Ve bugune geliyoruz. Artik ozgurluk, demokrasi gibi zamanin ruhunun gerektirdigi isteklerin on safhalarinda Genc Siviller gibi hareketler goruluyor [1]. Bu yapilanma beyaz yakali, profosyonellerin ortaya cikardigi bir olusum ve sol hareketlere mesafeli durmalari dikkat cekiyor. Ustte tarif edilen dinamik dogrulanmis oluyor. Diger yandan etnik, dini temelli haksizliklara karsi insanlar kendi baslarina lobi cabalari, yayinlari ile mucadele ediyorlar. Onlari toparlayan bir siyasi hareket ezici cogunlukla basa geliyor. Artik kimsenin sola ihtiyaci yok.

Tum bunlarin yansimasi olarak, eski akademiyen, politikaci Deniz Baykal’in bogazda bir teknede “burjuva evlerine” bakarak icerledigi, Ahmet Turk ile beraber agladigi gunlerden, bugunku Ergenekon avukati olan Deniz Baykal’a geliyoruz. Temsiliyet gucunu kaybeden bir hareket bulabilecegi yegane guc kaynagina yapismaya ugrasiyor, ama cagin dinamikleri bunlari da etkisiz kiliyor. Kultur savaslari uzerine kurulmus bir destekci kitle ise gunden gune hizla eriyor.

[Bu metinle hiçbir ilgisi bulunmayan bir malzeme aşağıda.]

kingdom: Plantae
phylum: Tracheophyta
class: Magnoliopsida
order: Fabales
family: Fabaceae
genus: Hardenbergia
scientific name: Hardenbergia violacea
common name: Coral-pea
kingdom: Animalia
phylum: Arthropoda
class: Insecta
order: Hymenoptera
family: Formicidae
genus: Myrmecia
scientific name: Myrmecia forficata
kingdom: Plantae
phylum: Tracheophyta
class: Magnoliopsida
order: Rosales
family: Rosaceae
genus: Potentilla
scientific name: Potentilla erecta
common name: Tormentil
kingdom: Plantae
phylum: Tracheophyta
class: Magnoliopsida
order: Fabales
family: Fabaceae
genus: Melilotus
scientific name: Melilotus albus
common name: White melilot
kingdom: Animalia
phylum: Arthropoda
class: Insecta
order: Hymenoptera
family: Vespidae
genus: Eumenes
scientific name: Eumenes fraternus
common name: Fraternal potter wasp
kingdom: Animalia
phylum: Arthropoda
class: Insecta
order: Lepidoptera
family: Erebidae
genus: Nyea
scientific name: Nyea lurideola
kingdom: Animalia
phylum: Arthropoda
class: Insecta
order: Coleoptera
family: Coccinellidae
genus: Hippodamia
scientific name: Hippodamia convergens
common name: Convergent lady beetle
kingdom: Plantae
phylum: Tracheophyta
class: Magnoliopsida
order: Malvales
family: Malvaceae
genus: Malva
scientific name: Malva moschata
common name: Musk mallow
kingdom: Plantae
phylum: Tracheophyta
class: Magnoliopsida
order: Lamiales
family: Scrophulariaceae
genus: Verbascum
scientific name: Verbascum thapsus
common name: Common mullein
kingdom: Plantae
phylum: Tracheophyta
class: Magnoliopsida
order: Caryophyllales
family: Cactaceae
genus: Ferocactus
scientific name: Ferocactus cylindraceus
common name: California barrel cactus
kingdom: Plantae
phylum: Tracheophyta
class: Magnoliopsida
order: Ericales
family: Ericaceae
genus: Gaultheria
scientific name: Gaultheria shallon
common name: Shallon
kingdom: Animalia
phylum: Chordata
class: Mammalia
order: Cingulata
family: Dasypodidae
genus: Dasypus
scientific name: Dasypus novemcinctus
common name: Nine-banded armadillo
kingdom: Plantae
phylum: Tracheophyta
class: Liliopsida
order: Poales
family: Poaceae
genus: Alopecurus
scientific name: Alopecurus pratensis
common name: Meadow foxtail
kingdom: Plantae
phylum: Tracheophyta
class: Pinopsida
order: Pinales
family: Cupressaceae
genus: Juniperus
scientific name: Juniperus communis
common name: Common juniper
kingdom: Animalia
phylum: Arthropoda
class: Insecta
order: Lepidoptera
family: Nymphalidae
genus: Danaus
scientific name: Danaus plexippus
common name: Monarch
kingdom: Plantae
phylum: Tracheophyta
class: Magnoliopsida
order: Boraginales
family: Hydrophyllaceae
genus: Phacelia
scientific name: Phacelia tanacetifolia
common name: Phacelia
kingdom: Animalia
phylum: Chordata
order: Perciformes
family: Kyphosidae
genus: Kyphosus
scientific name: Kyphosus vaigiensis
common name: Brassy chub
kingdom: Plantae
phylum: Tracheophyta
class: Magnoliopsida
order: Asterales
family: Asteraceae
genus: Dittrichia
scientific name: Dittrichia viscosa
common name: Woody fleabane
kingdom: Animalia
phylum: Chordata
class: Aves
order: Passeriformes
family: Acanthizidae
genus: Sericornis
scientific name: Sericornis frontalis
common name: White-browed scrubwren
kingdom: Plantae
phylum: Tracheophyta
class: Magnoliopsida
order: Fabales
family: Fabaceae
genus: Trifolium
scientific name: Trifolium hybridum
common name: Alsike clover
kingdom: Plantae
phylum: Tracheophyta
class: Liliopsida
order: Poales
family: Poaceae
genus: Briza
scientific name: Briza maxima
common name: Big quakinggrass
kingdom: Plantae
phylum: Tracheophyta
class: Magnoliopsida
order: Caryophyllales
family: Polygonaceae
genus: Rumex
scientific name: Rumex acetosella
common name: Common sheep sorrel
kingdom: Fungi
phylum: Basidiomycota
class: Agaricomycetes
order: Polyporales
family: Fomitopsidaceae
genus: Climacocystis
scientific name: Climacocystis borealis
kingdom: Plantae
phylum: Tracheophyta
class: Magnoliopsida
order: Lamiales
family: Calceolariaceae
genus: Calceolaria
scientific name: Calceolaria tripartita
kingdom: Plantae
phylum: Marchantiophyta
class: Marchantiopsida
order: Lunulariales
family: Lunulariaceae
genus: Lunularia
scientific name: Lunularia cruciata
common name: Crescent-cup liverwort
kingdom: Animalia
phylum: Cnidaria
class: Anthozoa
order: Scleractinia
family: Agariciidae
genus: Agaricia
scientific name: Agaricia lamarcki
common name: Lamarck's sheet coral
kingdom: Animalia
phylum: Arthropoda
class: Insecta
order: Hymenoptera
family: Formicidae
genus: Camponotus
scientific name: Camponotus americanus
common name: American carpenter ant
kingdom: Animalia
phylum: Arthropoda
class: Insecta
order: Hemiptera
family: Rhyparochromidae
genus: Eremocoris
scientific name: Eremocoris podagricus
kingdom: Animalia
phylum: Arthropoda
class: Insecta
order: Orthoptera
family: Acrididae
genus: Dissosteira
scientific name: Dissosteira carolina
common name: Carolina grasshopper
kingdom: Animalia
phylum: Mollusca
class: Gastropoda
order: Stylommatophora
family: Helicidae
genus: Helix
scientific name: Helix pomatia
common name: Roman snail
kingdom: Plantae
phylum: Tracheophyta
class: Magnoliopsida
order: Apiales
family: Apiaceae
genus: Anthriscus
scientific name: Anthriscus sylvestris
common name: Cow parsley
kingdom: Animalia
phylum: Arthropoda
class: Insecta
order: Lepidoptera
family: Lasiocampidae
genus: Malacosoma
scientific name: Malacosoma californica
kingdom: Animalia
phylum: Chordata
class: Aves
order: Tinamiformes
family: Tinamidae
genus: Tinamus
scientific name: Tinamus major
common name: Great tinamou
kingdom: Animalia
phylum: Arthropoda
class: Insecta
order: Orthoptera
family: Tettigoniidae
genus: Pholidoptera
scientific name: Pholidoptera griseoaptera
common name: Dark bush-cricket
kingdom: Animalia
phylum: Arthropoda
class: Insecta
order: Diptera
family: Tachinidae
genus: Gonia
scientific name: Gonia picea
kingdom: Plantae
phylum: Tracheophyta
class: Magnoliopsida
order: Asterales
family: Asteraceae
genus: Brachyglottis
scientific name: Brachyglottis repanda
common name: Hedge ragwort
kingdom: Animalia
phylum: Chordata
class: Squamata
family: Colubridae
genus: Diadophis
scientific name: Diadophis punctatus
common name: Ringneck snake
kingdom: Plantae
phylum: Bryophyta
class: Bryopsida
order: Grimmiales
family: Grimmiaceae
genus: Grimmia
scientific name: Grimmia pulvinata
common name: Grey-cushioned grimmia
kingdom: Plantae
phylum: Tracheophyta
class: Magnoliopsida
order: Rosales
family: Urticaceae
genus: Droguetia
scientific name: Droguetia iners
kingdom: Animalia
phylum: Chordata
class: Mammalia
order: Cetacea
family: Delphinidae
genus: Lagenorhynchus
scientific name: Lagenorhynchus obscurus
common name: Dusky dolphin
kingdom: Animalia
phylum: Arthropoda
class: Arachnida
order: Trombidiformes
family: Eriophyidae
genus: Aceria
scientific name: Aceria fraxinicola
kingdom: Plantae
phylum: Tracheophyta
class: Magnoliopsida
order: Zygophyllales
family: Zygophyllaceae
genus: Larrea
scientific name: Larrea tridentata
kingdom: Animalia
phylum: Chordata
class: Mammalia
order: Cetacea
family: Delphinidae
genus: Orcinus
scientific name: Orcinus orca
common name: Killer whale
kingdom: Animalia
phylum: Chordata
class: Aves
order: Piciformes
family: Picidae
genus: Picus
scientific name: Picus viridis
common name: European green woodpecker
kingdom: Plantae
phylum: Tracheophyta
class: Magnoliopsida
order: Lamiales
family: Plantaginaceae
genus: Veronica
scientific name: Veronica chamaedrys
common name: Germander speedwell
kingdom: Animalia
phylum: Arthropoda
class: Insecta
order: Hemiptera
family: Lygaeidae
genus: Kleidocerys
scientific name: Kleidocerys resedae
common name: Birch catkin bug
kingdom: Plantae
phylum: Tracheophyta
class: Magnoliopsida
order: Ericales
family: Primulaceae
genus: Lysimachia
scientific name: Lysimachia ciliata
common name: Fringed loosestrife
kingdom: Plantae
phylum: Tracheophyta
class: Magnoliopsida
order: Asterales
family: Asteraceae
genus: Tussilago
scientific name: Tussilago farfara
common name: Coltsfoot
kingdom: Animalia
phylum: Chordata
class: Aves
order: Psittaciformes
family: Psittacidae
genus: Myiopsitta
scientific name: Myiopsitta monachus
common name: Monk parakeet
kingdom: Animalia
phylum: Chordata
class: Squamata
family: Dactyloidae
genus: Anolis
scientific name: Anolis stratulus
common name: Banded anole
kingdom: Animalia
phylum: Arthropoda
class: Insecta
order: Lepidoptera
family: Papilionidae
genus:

Bazilari icin ne yazik ki olmasi gereken, olabilecek olan oluyor.


[1] Grubun simgesi olarak Converse ayakkabinin secilmesi ilginc; ABD’de bu ayakkabi bilgisayar kurtlari (geek) kisilerin bir sembolu haline geldi. Chuck dizisinde bu vurguyu gorebilirsiniz.